Die Rolle des Wärmemarkts bei der Dekarbonisierung der Volkswirtschaft

Insbesondere die Dekarbonisierung des Wärmesektors spielt eine wichtige Rolle im Hinblick auf die nationalen und europäischen Dekarbonisierungsziele: Auch wenn der Nutzwärmebedarf wie geplant massiv gesenkt wird, weist der Wärmesektor auch in Zukunft den höchsten Nutzenergiebedarf aller Sektoren auf.

AUFGABENLISTE:
a - Schreiben Sie aus dem Text zum Wärmemarkt den Abschnitt wortgetreu ab, der mit den Worten beginnt, in denen „Die Rolle des“ steht, und mit „aller Sektoren auf.“ schließt.
b - Beantworten Sie anhand des Textes zum Wärmemarkt:
(i) Im Hinblick auf welche Ziele spielt die Dekarbonisierung des Wärmesektors eine wichtige Rolle?
(ii) Was ist für den Nutzwärmebedarf geplant?
(iii) Was weist der Wärmesektor auch in Zukunft auf?
c - Führen Sie den Text zur Rolle des Wärmemarkts bei der Dekarbonisierung im Anschluss an seinen letzten Satz fort.

ROHDATEN:
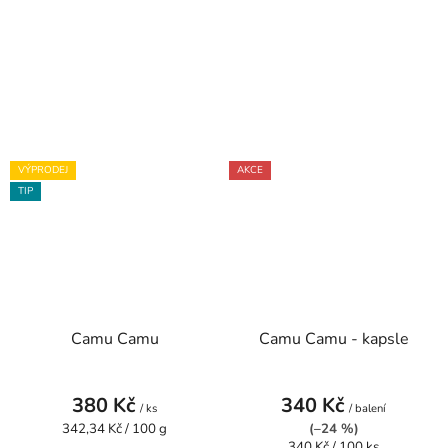
VÝPRODEJ
AKCE
TIP
Camu Camu
Camu Camu - kapsle
380 Kč
340 Kč
/ ks
/ balení
Měrná
342,34 Kč / 100 g
(–24 %)
cena:
Měrná
340 Kč / 100 ks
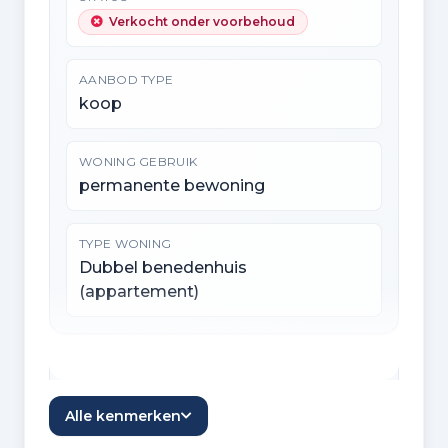
Verkocht onder voorbehoud
AANBOD TYPE
koop
WONING GEBRUIK
permanente bewoning
TYPE WONING
Dubbel benedenhuis
(appartement)
Indeling
Alle kenmerken
KAMERS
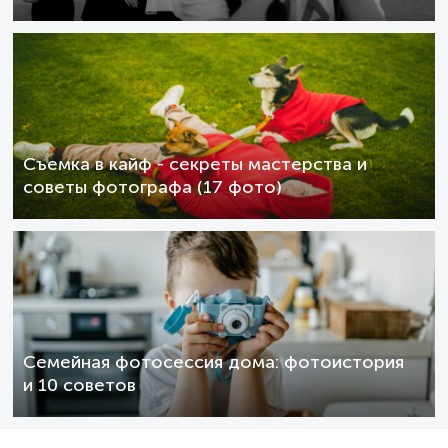
Съемка в кайф - секреты мастерства и
советы фотографа (17 фото)
Семейная фотосессия дома: фотоистория
и 10 советов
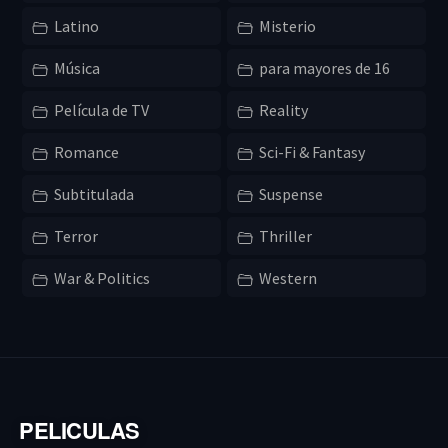
Latino
Misterio
Música
para mayores de 16
Película de TV
Reality
Romance
Sci-Fi & Fantasy
Subtitulada
Suspense
Terror
Thriller
War & Politics
Western
PELICULAS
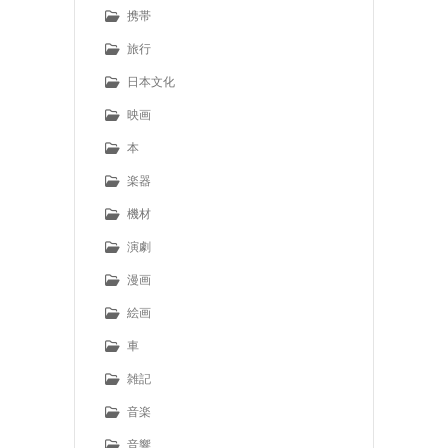
携帯
旅行
日本文化
映画
本
楽器
機材
演劇
漫画
絵画
車
雑記
音楽
音響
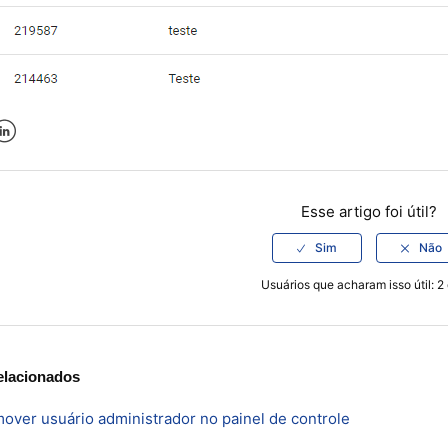
k
er
inkedIn
Esse artigo foi útil?
Usuários que acharam isso útil: 2
elacionados
over usuário administrador no painel de controle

ANTWORTEN JE AUFGABE:
a -
Die Rolle des Wärmemarkts bei der Dekarbonisierung der Volkswirtschaft

Insbesondere die Dekarbonisierung des Wärmesektors spielt eine wichtige Rolle im Hinblick auf die nationalen und europäischen Dekarbonisierungsziele: Auch wenn der Nutzwärmebedarf wie geplant massiv gesenkt wird, weist der Wärmesektor auch in Zukunft den höchsten Nutzenergiebedarf aller Sektoren auf.

b -
(i) Im Hinblick auf die nationalen und europäischen Dekarbonisierungsziele.
(ii) Er soll massiv gesenkt werden.
(iii) Den höchsten Nutzenergiebedarf aller Sektoren.

c -
Mit einem Anteil am Endenergieverbrauch von etwa 59 Prozent ist der Wärmesektor in Deutschland der energieintensivste der vier Anwendungsbereiche Wärme, Be-leuchtung, mechanische Energie sowie Informations- und Kommunikationstechnologie (siehe Abbildung 1). Deutschland emittiert energiebedingt aktuell jährlich 595 Millionen Tonnen CO2, wovon 52 Prozent bei der Erzeugung von Wärme in zentralen und dezentralen Anlagen entstehen. Wärme im Allgemeinen lässt sich wiederum in die vier Bereiche Raumwärme, Prozesswärme, Warmwasser sowie Kälte einteilen. Im Jahr 2021 entstand in Deutschland ein Wärmeverbrauch in Höhe von 1.348 Terawattstunden (TWh), der CO2-Emissionen in Höhe von 305 Millionen Tonnen zur Folge hatte (siehe Abbildung 2).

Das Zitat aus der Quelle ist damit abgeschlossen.